● **AIM**:
Carry on the account of cheap living and bohemian hangouts in San Francisco, picking up right after its last sentence.

● **QUOTED TEXT**:
--- --- ---
Another important factor was that Prohibition simply didn’t exist. There were several bars on Market Street alone where a perfect stranger could walk in and get a full whiskey glass of respectable moonshine or grappa for 25¢, and it was easy to find red wine for $2 a gallon or less. A studio in the Montgomery Block cost $12. Over on Washington and Sansome were even bigger rooms, gaslit, for $8-10 a month. If you had practically no money at all you could get free buttermilk at the Golden State Dairy nearby and in the produce district as the markets closed all the free vegetables you could carry away, and free fish at the wholesale fish market. There was another place where you could get free dried fruit. There was no problem, if you knew your way around, in maintaining a very healthful diet. None of the cheap hotels in North Beach cost more than a dollar a day. The cheapest Italian restaurants served a full dinner and a glass of red ink for 25¢, and you could put together a Chinese dinner at Yee Jun’s for 25¢ a person — or less.

The hangouts were: the Casa Begine, a wonderful restaurant then entering its decline — Mama and Papa Begine were growing old, and their customers were deserting Bohemia for the Establishment; the Telegraph Hill Tavern, run by a great cook and great lover and bad poet, a lady who called herself Myrtokleia, after a character in The Songs of Bilitis; and Izzy Gomez’s, at first on Pacific, across from the firehouse, immortalized in William Saroyan’s The Time of Your Life. The Casa Begine in its best days was a genuine artists’ and writers’ restaurant where people lingered long after splendid dinners in passionate discussions or intense chess games, and after many glasses of wine ended up singing until after midnight. It must have been something like the Closerie des Lilas in Paris in the 1900s, when the evenings were presided over by Paul Fort, the “Prince of Poets.”
--- --- ---
[Extracted data entries]
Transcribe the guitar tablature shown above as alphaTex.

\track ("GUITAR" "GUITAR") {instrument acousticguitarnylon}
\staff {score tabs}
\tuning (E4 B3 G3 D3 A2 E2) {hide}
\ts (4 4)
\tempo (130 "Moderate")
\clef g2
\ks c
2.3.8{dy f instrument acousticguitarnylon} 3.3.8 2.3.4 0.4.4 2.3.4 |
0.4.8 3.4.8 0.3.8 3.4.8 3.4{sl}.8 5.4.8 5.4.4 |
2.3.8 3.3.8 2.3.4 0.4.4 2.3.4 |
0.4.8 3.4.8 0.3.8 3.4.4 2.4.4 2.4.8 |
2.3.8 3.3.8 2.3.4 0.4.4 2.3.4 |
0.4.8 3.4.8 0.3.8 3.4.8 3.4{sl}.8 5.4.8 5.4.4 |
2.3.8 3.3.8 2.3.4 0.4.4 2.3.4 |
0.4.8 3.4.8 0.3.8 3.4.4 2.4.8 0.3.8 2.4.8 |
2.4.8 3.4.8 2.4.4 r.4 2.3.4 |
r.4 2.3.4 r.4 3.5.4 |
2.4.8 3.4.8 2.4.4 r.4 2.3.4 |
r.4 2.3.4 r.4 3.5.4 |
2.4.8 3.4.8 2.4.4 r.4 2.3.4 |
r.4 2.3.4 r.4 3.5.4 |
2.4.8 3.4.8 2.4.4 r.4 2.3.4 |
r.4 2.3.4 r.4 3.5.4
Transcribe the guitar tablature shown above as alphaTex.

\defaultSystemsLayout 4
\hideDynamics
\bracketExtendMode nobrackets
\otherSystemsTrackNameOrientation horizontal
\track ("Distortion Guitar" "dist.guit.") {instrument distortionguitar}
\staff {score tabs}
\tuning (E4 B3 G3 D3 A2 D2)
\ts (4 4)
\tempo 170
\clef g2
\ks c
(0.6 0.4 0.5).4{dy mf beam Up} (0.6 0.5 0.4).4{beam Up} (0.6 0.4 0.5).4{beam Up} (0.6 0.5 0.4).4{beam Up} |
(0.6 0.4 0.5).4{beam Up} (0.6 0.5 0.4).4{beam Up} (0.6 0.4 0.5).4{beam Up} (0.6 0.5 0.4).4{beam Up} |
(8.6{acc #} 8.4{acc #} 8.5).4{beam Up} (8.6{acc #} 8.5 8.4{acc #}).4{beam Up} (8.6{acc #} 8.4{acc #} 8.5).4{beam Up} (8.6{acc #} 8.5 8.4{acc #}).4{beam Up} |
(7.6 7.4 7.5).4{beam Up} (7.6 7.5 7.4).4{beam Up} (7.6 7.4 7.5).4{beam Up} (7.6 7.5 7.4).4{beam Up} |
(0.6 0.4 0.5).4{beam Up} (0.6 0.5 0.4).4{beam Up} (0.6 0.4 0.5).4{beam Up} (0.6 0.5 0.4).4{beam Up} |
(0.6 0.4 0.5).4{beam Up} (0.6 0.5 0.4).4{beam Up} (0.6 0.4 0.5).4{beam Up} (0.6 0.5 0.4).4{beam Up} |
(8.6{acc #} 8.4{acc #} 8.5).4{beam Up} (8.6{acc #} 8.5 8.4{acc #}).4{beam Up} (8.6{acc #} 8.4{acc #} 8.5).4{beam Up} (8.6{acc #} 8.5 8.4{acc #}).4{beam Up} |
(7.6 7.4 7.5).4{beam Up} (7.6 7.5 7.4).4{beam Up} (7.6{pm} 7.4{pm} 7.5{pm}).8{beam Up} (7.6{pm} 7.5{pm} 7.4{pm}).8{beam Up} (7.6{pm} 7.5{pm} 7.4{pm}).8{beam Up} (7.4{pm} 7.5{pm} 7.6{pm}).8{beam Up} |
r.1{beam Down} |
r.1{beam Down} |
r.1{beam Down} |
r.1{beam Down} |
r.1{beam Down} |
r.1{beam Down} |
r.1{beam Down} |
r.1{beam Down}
--- --- ---
● **ANSWER TO THIS TASK**:
Myrto’s was different. The customers were mostly pure Bohemians — people with artistic personalities but little or no artistic talent, who enjoyed many of the pleasures of the rich while sacrificing many of the necessities of even the poor. The atmosphere was one of muted orgy, liable to break loose at any late hour into gay, bedraggled abandon. Myrto and her friends were always getting busted at the annual arts ball for appearing in the altogether or as they say in French, à poil. Myrto’s was more like the Café Dôme in Montparnasse’s craziest days or the even crazier “bohemian tea rooms” of Greenwich Village or Chicago’s Near North Side — Grace’s Garret, the Purple Pup, the Green Mask, the Gray Cottage, all of them dead long before the Telegraph Hill Tavern was born.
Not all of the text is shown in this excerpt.